Could you copy the data that follows exactly as written, but drop the pictures?

++++++++

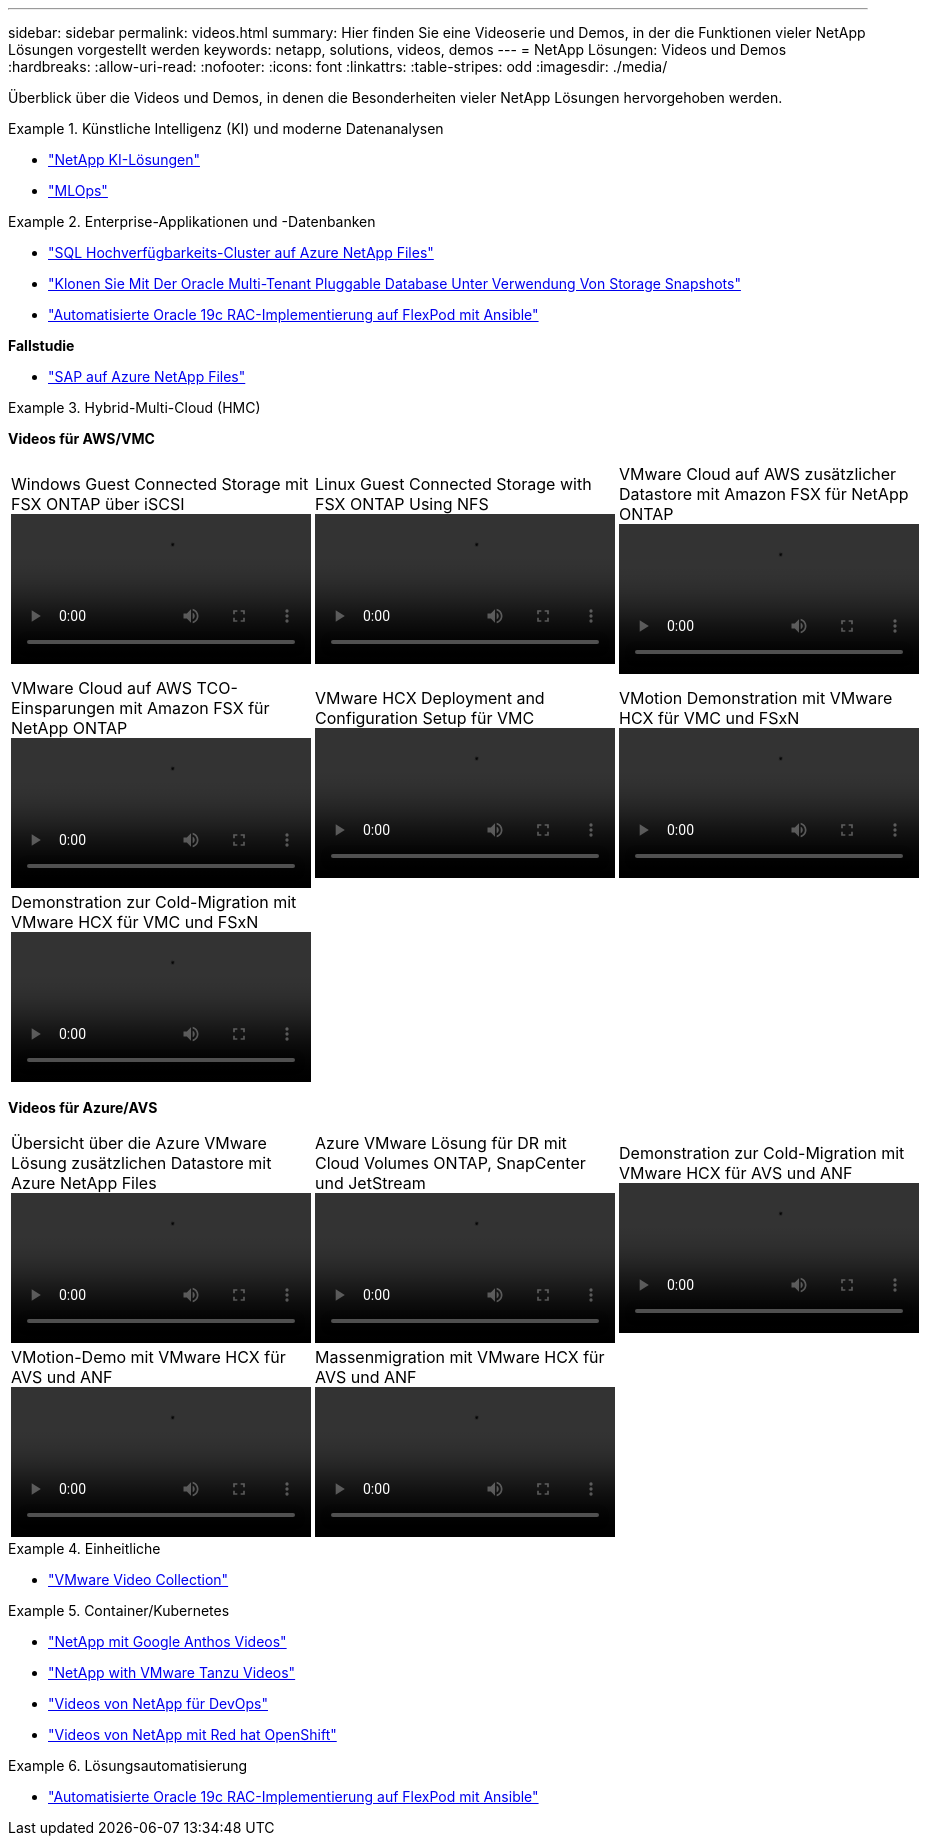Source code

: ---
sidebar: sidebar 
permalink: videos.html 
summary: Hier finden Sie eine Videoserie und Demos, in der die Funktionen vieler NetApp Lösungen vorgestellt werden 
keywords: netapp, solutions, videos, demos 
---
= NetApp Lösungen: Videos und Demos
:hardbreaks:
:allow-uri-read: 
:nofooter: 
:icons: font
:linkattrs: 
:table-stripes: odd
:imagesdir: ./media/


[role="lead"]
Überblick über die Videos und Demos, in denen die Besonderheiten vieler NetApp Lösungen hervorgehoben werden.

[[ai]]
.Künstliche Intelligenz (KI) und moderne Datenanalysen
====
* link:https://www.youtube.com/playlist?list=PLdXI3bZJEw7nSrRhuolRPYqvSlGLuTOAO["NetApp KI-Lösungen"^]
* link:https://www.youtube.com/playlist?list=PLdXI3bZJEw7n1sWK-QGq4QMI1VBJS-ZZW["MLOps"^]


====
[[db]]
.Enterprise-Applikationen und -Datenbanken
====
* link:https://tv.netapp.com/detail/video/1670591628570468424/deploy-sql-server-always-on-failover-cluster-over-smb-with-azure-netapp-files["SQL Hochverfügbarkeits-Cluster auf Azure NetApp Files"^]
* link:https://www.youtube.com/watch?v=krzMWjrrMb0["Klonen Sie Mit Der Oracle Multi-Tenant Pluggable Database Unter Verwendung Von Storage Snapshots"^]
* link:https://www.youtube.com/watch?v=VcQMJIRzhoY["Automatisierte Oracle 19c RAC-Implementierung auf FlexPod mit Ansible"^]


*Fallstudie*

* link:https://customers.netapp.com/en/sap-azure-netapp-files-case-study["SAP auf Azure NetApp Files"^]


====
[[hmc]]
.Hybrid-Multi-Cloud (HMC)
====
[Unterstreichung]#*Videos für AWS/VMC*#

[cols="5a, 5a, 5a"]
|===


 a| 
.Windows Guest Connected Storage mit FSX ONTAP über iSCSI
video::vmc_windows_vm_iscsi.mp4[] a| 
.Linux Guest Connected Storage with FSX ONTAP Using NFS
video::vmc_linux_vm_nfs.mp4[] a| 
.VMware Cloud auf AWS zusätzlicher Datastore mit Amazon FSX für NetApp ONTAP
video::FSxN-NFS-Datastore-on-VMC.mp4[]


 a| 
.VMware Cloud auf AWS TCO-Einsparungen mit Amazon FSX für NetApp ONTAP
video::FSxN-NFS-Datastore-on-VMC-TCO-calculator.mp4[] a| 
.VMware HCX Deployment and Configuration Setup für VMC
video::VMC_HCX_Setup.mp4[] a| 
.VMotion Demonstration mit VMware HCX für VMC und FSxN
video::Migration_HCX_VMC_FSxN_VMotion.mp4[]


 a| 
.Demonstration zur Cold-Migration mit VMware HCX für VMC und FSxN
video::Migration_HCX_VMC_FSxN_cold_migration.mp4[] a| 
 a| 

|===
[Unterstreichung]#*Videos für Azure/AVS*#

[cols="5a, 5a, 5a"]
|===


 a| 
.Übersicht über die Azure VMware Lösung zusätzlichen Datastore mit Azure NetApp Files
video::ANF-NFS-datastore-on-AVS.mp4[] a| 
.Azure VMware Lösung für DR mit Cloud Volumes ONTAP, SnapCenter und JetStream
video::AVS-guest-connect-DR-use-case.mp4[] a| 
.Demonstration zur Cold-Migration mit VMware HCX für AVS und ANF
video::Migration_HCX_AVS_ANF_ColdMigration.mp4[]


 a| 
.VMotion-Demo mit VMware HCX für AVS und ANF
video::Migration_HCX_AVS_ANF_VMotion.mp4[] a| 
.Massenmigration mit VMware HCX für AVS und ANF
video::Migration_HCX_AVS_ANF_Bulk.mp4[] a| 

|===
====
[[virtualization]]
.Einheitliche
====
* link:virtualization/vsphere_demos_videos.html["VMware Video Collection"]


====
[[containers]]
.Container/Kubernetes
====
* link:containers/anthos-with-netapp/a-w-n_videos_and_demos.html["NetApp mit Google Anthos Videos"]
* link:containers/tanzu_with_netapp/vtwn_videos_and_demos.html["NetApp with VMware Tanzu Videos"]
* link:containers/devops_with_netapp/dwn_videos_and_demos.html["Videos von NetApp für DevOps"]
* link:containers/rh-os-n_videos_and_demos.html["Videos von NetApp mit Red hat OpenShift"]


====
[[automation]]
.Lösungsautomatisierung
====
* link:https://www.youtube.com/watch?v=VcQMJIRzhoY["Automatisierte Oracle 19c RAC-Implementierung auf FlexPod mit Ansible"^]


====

++++++++

** Solution to the problem **
Source code

: ---
sidebar: sidebar 
permalink: videos.html 
summary: Hier finden Sie eine Videoserie und Demos, in der die Funktionen vieler NetApp Lösungen vorgestellt werden 
keywords: netapp, solutions, videos, demos 
---
= NetApp Lösungen: Videos und Demos
:hardbreaks:
:allow-uri-read: 
:nofooter: 
:icons: font
:linkattrs: 
:table-stripes: odd
:imagesdir: ./media/


[role="lead"]
Überblick über die Videos und Demos, in denen die Besonderheiten vieler NetApp Lösungen hervorgehoben werden.

[[ai]]
.Künstliche Intelligenz (KI) und moderne Datenanalysen
====
* link:https://www.youtube.com/playlist?list=PLdXI3bZJEw7nSrRhuolRPYqvSlGLuTOAO["NetApp KI-Lösungen"^]
* link:https://www.youtube.com/playlist?list=PLdXI3bZJEw7n1sWK-QGq4QMI1VBJS-ZZW["MLOps"^]


====
[[db]]
.Enterprise-Applikationen und -Datenbanken
====
* link:https://tv.netapp.com/detail/video/1670591628570468424/deploy-sql-server-always-on-failover-cluster-over-smb-with-azure-netapp-files["SQL Hochverfügbarkeits-Cluster auf Azure NetApp Files"^]
* link:https://www.youtube.com/watch?v=krzMWjrrMb0["Klonen Sie Mit Der Oracle Multi-Tenant Pluggable Database Unter Verwendung Von Storage Snapshots"^]
* link:https://www.youtube.com/watch?v=VcQMJIRzhoY["Automatisierte Oracle 19c RAC-Implementierung auf FlexPod mit Ansible"^]


*Fallstudie*

* link:https://customers.netapp.com/en/sap-azure-netapp-files-case-study["SAP auf Azure NetApp Files"^]


====
[[hmc]]
.Hybrid-Multi-Cloud (HMC)
====
[Unterstreichung]#*Videos für AWS/VMC*#

[cols="5a, 5a, 5a"]
|===


 a| 
.Windows Guest Connected Storage mit FSX ONTAP über iSCSI
video::vmc_windows_vm_iscsi.mp4[] a| 
.Linux Guest Connected Storage with FSX ONTAP Using NFS
video::vmc_linux_vm_nfs.mp4[] a| 
.VMware Cloud auf AWS zusätzlicher Datastore mit Amazon FSX für NetApp ONTAP
video::FSxN-NFS-Datastore-on-VMC.mp4[]


 a| 
.VMware Cloud auf AWS TCO-Einsparungen mit Amazon FSX für NetApp ONTAP
video::FSxN-NFS-Datastore-on-VMC-TCO-calculator.mp4[] a| 
.VMware HCX Deployment and Configuration Setup für VMC
video::VMC_HCX_Setup.mp4[] a| 
.VMotion Demonstration mit VMware HCX für VMC und FSxN
video::Migration_HCX_VMC_FSxN_VMotion.mp4[]


 a| 
.Demonstration zur Cold-Migration mit VMware HCX für VMC und FSxN
video::Migration_HCX_VMC_FSxN_cold_migration.mp4[] a| 
 a| 

|===
[Unterstreichung]#*Videos für Azure/AVS*#

[cols="5a, 5a, 5a"]
|===


 a| 
.Übersicht über die Azure VMware Lösung zusätzlichen Datastore mit Azure NetApp Files
video::ANF-NFS-datastore-on-AVS.mp4[] a| 
.Azure VMware Lösung für DR mit Cloud Volumes ONTAP, SnapCenter und JetStream
video::AVS-guest-connect-DR-use-case.mp4[] a| 
.Demonstration zur Cold-Migration mit VMware HCX für AVS und ANF
video::Migration_HCX_AVS_ANF_ColdMigration.mp4[]


 a| 
.VMotion-Demo mit VMware HCX für AVS und ANF
video::Migration_HCX_AVS_ANF_VMotion.mp4[] a| 
.Massenmigration mit VMware HCX für AVS und ANF
video::Migration_HCX_AVS_ANF_Bulk.mp4[] a| 

|===
====
[[virtualization]]
.Einheitliche
====
* link:virtualization/vsphere_demos_videos.html["VMware Video Collection"]


====
[[containers]]
.Container/Kubernetes
====
* link:containers/anthos-with-netapp/a-w-n_videos_and_demos.html["NetApp mit Google Anthos Videos"]
* link:containers/tanzu_with_netapp/vtwn_videos_and_demos.html["NetApp with VMware Tanzu Videos"]
* link:containers/devops_with_netapp/dwn_videos_and_demos.html["Videos von NetApp für DevOps"]
* link:containers/rh-os-n_videos_and_demos.html["Videos von NetApp mit Red hat OpenShift"]


====
[[automation]]
.Lösungsautomatisierung
====
* link:https://www.youtube.com/watch?v=VcQMJIRzhoY["Automatisierte Oracle 19c RAC-Implementierung auf FlexPod mit Ansible"^]


====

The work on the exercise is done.